Boag grew up in the rural locality of Drayton, Queensland, near Toowoomba, and attended Drayton State School. In February 1933 he was one of four Toowoomba cricketers selected to represent a Queensland Country side against the visiting England team in Toowoomba. The same month he was also appointed Captain of the Toowoomba Grammar School First XI and achieved renown for scoring two centuries on the same day, the first scored in a game representing the Grammar School side and the second scored after travelling to represent the Past Grammars side in a Cup Grade premiership final. Later in 1933 he was taken to Sydney to represent a Queensland junior 'Colts' side and his performances resulted in him being selected for the Queensland First-class side for a match in Brisbane, however he only scored eight runs.

In 1934 Boag participated in a Queensland Country Cricket trial for interstate selection and was reported to be a near certainty to remain in the junior interstate side, and in December 1934/January 1935 he played his second and final First-class game for Queensland, although in September 1935 he was noted as being on the periphery of reselection for Queensland. By 1937 Boag had moved to Newcastle and it was suggested he may potentially represent New South Wales in First-class cricket.

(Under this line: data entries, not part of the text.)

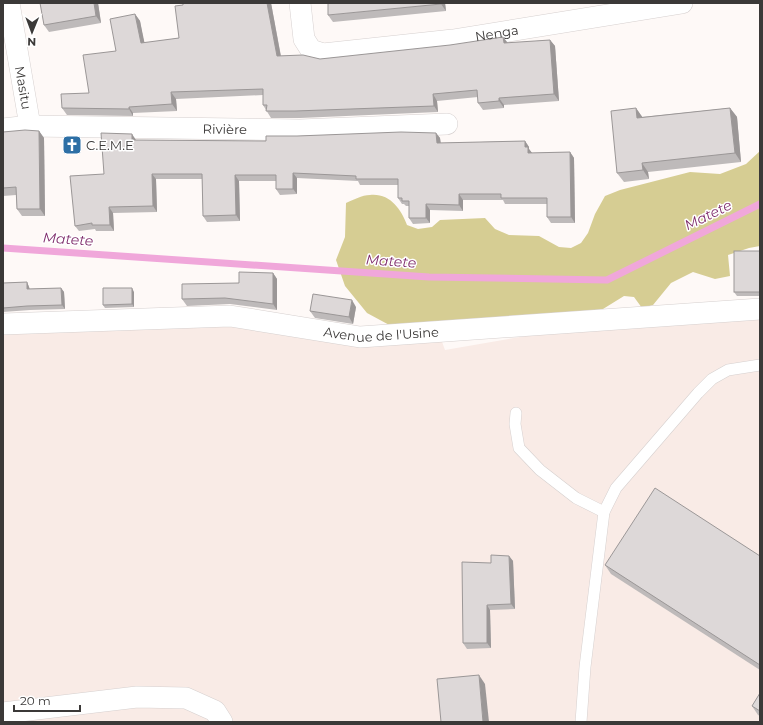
<svg xmlns="http://www.w3.org/2000/svg" width="763" height="725" font-family="Montserrat,sans-serif">
<style>
.built{fill:#f9ebe6}
.green{fill:#d6cd93}
.lines{fill:none;stroke-linecap:round;stroke-linejoin:round}
.stream{stroke:#f0a7da;stroke-width:7}
.lane-casing{stroke:#d6d0cf;stroke-width:12}
.street-casing{stroke:#d6d0cf;stroke-width:22}
.lane{stroke:#fff;stroke-width:11}
.street{stroke:#fff;stroke-width:21}
.wall{fill:#bebaba}
.shaded-wall{fill:#9b9797}
.building{fill:#ddd8d8;stroke:#9b9797}
.labels{text-anchor:middle;dominant-baseline:central;stroke-width:3;stroke-linejoin:round;paint-order:stroke}
.street-label{font-size:13px;fill:#3b3938;stroke:#fff}
.poi-label{font-size:13px;fill:#3b3938;stroke:#fff;text-anchor:start}
.water-label{font-size:14px;font-style:italic;fill:#7e2b6b;stroke:#fff}
</style>
<rect width="100%" height="100%" fill="#fef9f7"/>
<!-- built -->
<polygon class="built" points="760,308 760,722 3,722 3,328 230,317 441,339 445,350 630,318"/>
<!-- green -->
<path class="green" d="M760,151V246L749,248L728,255L730,276L715,279L693,272L671,283L653,305L642,308L634,297L624,296L603,309L596,311L393,327L367,313L345,286L336,260L345,237L346,203C353,200 362,195 370,195C390,193 401,209 407,225L418,229L432,227L440,220L485,218L495,229L509,235L539,236L559,247L571,248L581,243L588,233L595,214L605,196L620,190L690,172L720,174L746,164Z"/>
<g class="lines">
<!-- stream -->
<polyline class="stream" points="3,248 429,277 607,280 760,204"/>
<defs>
<g id="lane">
<polyline points="516,413 515,424 519,448 540,470 576,498 604,512"/>
<polyline points="581,722 585,667 604,512 616,488 698,393 712,379 728,370 760,365"/>
</g>
<g id="street">
<path id="s1" d="M9,3L30,126"/>
<path id="s2" d="M300,3L304,39L311,50L323,54L453,40L682,3"/>
<path id="s3" d="M3,129L30,126L300,130L447,124"/>
<path id="s4" d="M3,324L230,316L360,337L760,309"/>
<polyline points="3,713 137,697 186,698 215,711 222,722"/>
</g>
</defs>
<!-- lane casing -->
<use href="#lane" class="lane-casing"/>
<!-- street casing -->
<use href="#street" class="street-casing"/>
<!-- lane -->
<use href="#lane" class="lane"/>
<!-- street -->
<use href="#street" class="street"/>
</g>
<!-- wall -->
<g class="wall">
<polygon points="98,3 101,23 49,32 44,25"/>
<polygon points="271,3 281,56 320,59 507,43 550,40 555,46 559,101 504,105 504,108 483,110 478,103 478,97 437,101 438,112 300,118 271,118 263,105 263,95 176,99 177,111 133,113 133,116 67,115 62,108 89,93 116,51 135,14 140,21 144,43 179,38 183,5"/>
<polygon points="445,3 446,11 333,22 328,15"/>
<polygon points="636,108 642,117 730,108 737,117 741,162 648,172 649,179 624,182 617,173"/>
<polygon points="39,131 44,138 45,216 22,216 17,209 16,195 3,196 3,132"/>
<polygon points="436,133 440,138 441,143 525,141 529,147 529,149 532,153 570,152 574,158 575,223 551,223 547,217 547,204 505,204 503,200 463,200 463,211 430,210 430,223 413,224 409,218 409,206 406,206 404,204 402,204 398,198 398,185 360,185 358,181 297,178 297,194 280,195 276,189 276,181 239,181 240,221 207,222 203,216 202,179 156,179 157,212 113,213 114,231 96,231 95,229 79,231 75,226 136,140 266,141 297,136"/>
<polygon points="760,251 760,296 737,296 734,292"/>
<polygon points="273,273 277,279 277,310 230,304 187,306 182,299"/>
<polygon points="3,282 4,283 27,282 29,287 30,289 61,288 64,292 65,309 30,310 3,312"/>
<polygon points="134,292 134,307 105,308 103,305"/>
<polygon points="356,307 353,324 315,318 310,311"/>
<polygon points="509,556 513,561 515,609 490,610 491,648 467,649 463,643 491,563"/>
<polygon points="760,556 760,670 611,574 605,565"/>
<polygon points="760,693 760,716 758,715 752,706"/>
</g>
<!-- shaded-wall -->
<g class="shaded-wall">
<polygon points="94,3 98,3 101,23 96,16"/>
<polygon points="267,3 271,3 282,63 277,56"/>
<polygon points="441,3 445,3 446,11 441,4"/>
<polygon points="135,14 140,21 146,50 141,43"/>
<polygon points="503,37 508,43 504,43"/>
<polygon points="550,40 555,46 559,101 554,94"/>
<polygon points="171,92 176,99 177,111 172,104"/>
<polygon points="433,94 437,101 438,112 434,106"/>
<polygon points="499,98 504,105 504,108 499,101"/>
<polygon points="129,107 133,113 133,116 129,109"/>
<polygon points="636,108 643,118 637,118"/>
<polygon points="730,108 737,117 741,162 735,153"/>
<polygon points="39,131 44,138 45,216 40,209"/>
<polygon points="436,133 440,138 441,149 437,143"/>
<polygon points="132,134 136,140 136,146 132,140"/>
<polygon points="525,141 529,147 529,149 532,153 528,153 525,147"/>
<polygon points="570,152 574,158 575,223 571,217"/>
<polygon points="642,163 648,172 649,179 643,170"/>
<polygon points="293,173 297,178 297,194 293,189"/>
<polygon points="152,174 156,179 157,212 153,206"/>
<polygon points="235,175 239,181 240,221 236,215"/>
<polygon points="459,194 463,200 463,211 459,205"/>
<polygon points="426,204 430,210 430,223 426,218"/>
<polygon points="109,207 113,213 114,231 110,225"/>
<polygon points="273,273 277,279 277,310 273,304"/>
<polygon points="27,282 29,287 30,293 27,289"/>
<polygon points="61,288 64,292 65,309 62,305"/>
<polygon points="132,288 134,292 134,307 132,304"/>
<polygon points="352,300 356,307 353,324 349,317"/>
<polygon points="509,556 513,561 515,609 511,604"/>
<polygon points="487,605 490,610 491,648 487,643"/>
<polygon points="479,675 485,684 489,722 483,722"/>
</g>
<!-- building -->
<g class="building">
<polygon points="40,3 94,3 96,16 44,25"/>
<polygon points="183,3 267,3 277,56 303,55 320,59 450,45 503,37 504,43 550,40 554,94 499,98 499,101 478,103 477,90 433,94 434,106 295,111 266,111 267,105 263,105 263,89 171,92 172,104 129,107 129,109 62,108 61,94 89,93 83,55 116,51 110,19 135,14 141,43 179,38 175,6 183,5"/>
<polygon points="328,3 441,3 441,4 328,15"/>
<polygon points="636,108 637,118 730,108 735,153 642,163 643,170 617,173 611,111"/>
<polygon points="25,130 39,131 40,209 17,209 16,187 3,188 3,132"/>
<polygon points="401,132 436,133 437,143 525,141 525,147 528,147 528,153 570,152 571,217 547,217 547,198 501,198 501,194 459,194 459,205 426,204 426,218 409,218 409,201 402,201 402,198 398,198 398,179 356,179 356,176 293,173 293,189 276,189 276,175 235,175 236,215 203,216 202,174 152,174 153,206 109,207 110,225 92,225 92,223 75,226 70,176 104,174 101,133 132,134 132,140 266,141 266,136 297,136"/>
<rect x="734" y="251" width="26" height="41"/>
<polygon points="239,272 273,273 273,304 225,298 182,299 182,284 239,283"/>
<polygon points="27,282 27,289 61,288 62,305 27,306 3,308 3,283"/>
<polygon points="103,288 132,288 132,304 103,305"/>
<polygon points="313,294 352,300 349,317 310,311"/>
<polygon points="655,488 760,556 760,665 605,565"/>
<polygon points="491,555 509,556 511,604 487,605 487,643 463,643 462,562 491,563"/>
<polygon points="479,675 483,722 441,722 437,679"/>
<polygon points="760,693 760,711 752,706"/>
</g>
<!-- icons -->
<defs>
<symbol id="church-square" viewBox="-11 -11 22 22"><rect x="-9" y="-9" width="18" height="18" rx="4" fill="#2d6fa5" stroke="#fff"/><path d="M-1.2-6h2.4v3.5h3.3v2.4h-3.3V6h-2.4V-.1h-3.3v-2.4h3.3Z" fill="#fff"/></symbol>
</defs>
<g fill-rule="evenodd">
<use href="#church-square" x="61" y="134" width="22" height="22"/>
</g>
<g class="labels">
<!-- street labels -->
<g class="street-label">
<text stroke="none"><textPath href="#s2" startOffset="237">Nenga</textPath></text>
<text stroke="none"><textPath href="#s1" startOffset="86">Masitu</textPath></text>
<text stroke="none"><textPath href="#s3" startOffset="222">Rivière</textPath></text>
<text stroke="none"><textPath href="#s4" startOffset="380">Avenue de l'Usine</textPath></text>
</g>
<!-- poi labels -->
<g class="poi-label">
<text x="86" y="145">C.E.M.E</text>
</g>
<!-- water labels -->
<g class="water-label">
<text transform="translate(708 215) rotate(-26)">Matete</text>
<text transform="translate(68 239) rotate(4)">Matete</text>
<text transform="translate(391 261) rotate(4)">Matete</text>
</g>
</g>
<!-- border -->
<rect width="763" height="725" fill="none" stroke="#3b3938" stroke-width="8"/>
<!-- north arrow -->
<g transform="translate(32 32) rotate(181)" stroke="#ffffff" stroke-width="3" paint-order="stroke">
<path d="M0-3L7 15L0 10L-7 15Z" fill="#3b3938"/>
<text y="-6" font-size="11" font-weight="bold" text-anchor="middle" fill="#3b3938">N</text>
</g>
<!-- scale -->
<path d="M14 705v6h66v-6" fill="none" stroke="#3b3938" stroke-width="2"/>
<text x="20" y="705" font-size="12" fill="#3b3938" stroke="#ffffff" stroke-width="3" paint-order="stroke">20 m</text>
</svg>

By 1941 Boag was living in Cairns and he enlisted in the army due to the war as he was unmarried. He was initially assigned to an artillery unit in Redbank but transferred to clerical duties before joining an 'independent unit', a forerunner of Australian commando outfits, training at Wilson's Promontory. In January 1942 he deployed to Papua New Guinea. While on leave he married, and around this time both his brother and his brother-in-law who were serving in the same unit were killed. Boag returned to Australia in December 1945. He worked as administrative staff officer at the Commonwealth Bank after the war and when interviewed remarked he was "never any good" at cricket.